Abstract
In this paper a hybrid parallel multi-objective genetic algorithm is proposed for solving 0/1 knapsack problem. Multi-objective problems with non-convex and discrete Pareto front can take enormous computation time to converge to the true Pareto front. Hence, the classical multi-objective genetic algorithms (MOGAs) (i.e., non- Parallel MOGAs) may fail to solve such intractable problem in a reasonable amount of time. The proposed hybrid model will combine the best attribute of island and Jakobovic master slave models. We conduct an extensive experimental study in a multi-core system by varying the different size of processors and the result is compared with basic parallel model i.e., master-slave model which is used to parallelize NSGA-II. The experimental results confirm that the hybrid model is showing a clear edge over master-slave model in terms of processing time and approximation to the true Pareto front.

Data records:
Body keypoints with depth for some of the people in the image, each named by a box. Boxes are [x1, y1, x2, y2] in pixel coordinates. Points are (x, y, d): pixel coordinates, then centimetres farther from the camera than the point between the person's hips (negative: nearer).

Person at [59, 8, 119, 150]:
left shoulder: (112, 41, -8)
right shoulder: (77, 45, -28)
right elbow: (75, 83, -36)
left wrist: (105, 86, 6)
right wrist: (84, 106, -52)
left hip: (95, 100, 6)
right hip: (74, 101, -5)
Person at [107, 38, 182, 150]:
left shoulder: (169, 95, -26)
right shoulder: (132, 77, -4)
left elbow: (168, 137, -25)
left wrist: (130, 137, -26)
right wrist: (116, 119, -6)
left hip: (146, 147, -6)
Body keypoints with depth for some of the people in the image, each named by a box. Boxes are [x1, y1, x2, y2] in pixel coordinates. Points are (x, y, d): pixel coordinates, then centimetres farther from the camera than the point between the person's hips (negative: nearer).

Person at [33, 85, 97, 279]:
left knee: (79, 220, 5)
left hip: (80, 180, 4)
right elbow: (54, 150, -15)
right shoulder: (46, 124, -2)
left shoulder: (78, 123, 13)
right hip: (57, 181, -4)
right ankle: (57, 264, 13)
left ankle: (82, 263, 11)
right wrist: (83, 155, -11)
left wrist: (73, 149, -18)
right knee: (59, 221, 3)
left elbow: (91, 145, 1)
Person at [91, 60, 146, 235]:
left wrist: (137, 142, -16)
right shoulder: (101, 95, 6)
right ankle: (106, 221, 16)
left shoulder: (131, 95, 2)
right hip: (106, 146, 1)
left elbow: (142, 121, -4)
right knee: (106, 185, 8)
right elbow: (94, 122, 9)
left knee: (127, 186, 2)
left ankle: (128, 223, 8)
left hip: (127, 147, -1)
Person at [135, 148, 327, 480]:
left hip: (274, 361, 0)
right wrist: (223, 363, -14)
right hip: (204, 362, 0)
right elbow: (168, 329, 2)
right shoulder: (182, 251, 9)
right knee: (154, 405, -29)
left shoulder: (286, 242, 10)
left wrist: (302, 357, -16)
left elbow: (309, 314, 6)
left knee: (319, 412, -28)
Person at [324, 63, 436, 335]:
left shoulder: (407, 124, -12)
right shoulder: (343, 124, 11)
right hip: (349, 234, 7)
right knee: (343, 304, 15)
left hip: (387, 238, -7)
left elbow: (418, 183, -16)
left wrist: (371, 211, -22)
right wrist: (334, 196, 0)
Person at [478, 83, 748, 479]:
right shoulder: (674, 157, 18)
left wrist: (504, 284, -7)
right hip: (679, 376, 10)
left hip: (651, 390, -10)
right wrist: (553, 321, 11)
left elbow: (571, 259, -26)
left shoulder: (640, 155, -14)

How to complete this task:
Translate this sentence from the abstract into Spanish: "Multi-objective problems with non-convex and discrete Pareto front can take enormous computation time to converge to the true Pareto front." Use only the abstract as your source.

Solution:
Los problemas multiobjetivo con un frente de Pareto no convexo y discreto pueden requerir un enorme tiempo de cómputo para converger al verdadero frente de Pareto.